(Data extracted from a collection)
+--
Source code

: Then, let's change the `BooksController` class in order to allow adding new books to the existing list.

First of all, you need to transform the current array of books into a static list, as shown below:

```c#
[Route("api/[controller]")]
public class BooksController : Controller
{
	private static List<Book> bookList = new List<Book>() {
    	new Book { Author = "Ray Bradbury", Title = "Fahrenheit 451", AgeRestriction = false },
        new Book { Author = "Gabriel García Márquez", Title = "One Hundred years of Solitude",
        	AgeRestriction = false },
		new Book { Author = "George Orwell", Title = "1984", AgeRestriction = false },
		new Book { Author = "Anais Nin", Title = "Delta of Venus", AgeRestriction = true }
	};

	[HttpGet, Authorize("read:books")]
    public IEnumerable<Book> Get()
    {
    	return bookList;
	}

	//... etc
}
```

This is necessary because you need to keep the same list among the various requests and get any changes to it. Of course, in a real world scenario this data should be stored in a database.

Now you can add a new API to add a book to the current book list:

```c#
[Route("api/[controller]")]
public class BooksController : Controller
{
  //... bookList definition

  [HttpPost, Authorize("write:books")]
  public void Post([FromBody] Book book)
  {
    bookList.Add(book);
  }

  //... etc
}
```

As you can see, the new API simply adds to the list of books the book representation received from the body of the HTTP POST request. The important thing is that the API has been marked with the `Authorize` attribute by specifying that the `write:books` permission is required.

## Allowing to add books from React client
+--
EXERCISE REQUIREMENTS: Retype all the data verbatim.

WRITTEN ANSWER:
Source code

: Then, let's change the `BooksController` class in order to allow adding new books to the existing list.

First of all, you need to transform the current array of books into a static list, as shown below:

```c#
[Route("api/[controller]")]
public class BooksController : Controller
{
	private static List<Book> bookList = new List<Book>() {
    	new Book { Author = "Ray Bradbury", Title = "Fahrenheit 451", AgeRestriction = false },
        new Book { Author = "Gabriel García Márquez", Title = "One Hundred years of Solitude",
        	AgeRestriction = false },
		new Book { Author = "George Orwell", Title = "1984", AgeRestriction = false },
		new Book { Author = "Anais Nin", Title = "Delta of Venus", AgeRestriction = true }
	};

	[HttpGet, Authorize("read:books")]
    public IEnumerable<Book> Get()
    {
    	return bookList;
	}

	//... etc
}
```

This is necessary because you need to keep the same list among the various requests and get any changes to it. Of course, in a real world scenario this data should be stored in a database.

Now you can add a new API to add a book to the current book list:

```c#
[Route("api/[controller]")]
public class BooksController : Controller
{
  //... bookList definition

  [HttpPost, Authorize("write:books")]
  public void Post([FromBody] Book book)
  {
    bookList.Add(book);
  }

  //... etc
}
```

As you can see, the new API simply adds to the list of books the book representation received from the body of the HTTP POST request. The important thing is that the API has been marked with the `Authorize` attribute by specifying that the `write:books` permission is required.

## Allowing to add books from React client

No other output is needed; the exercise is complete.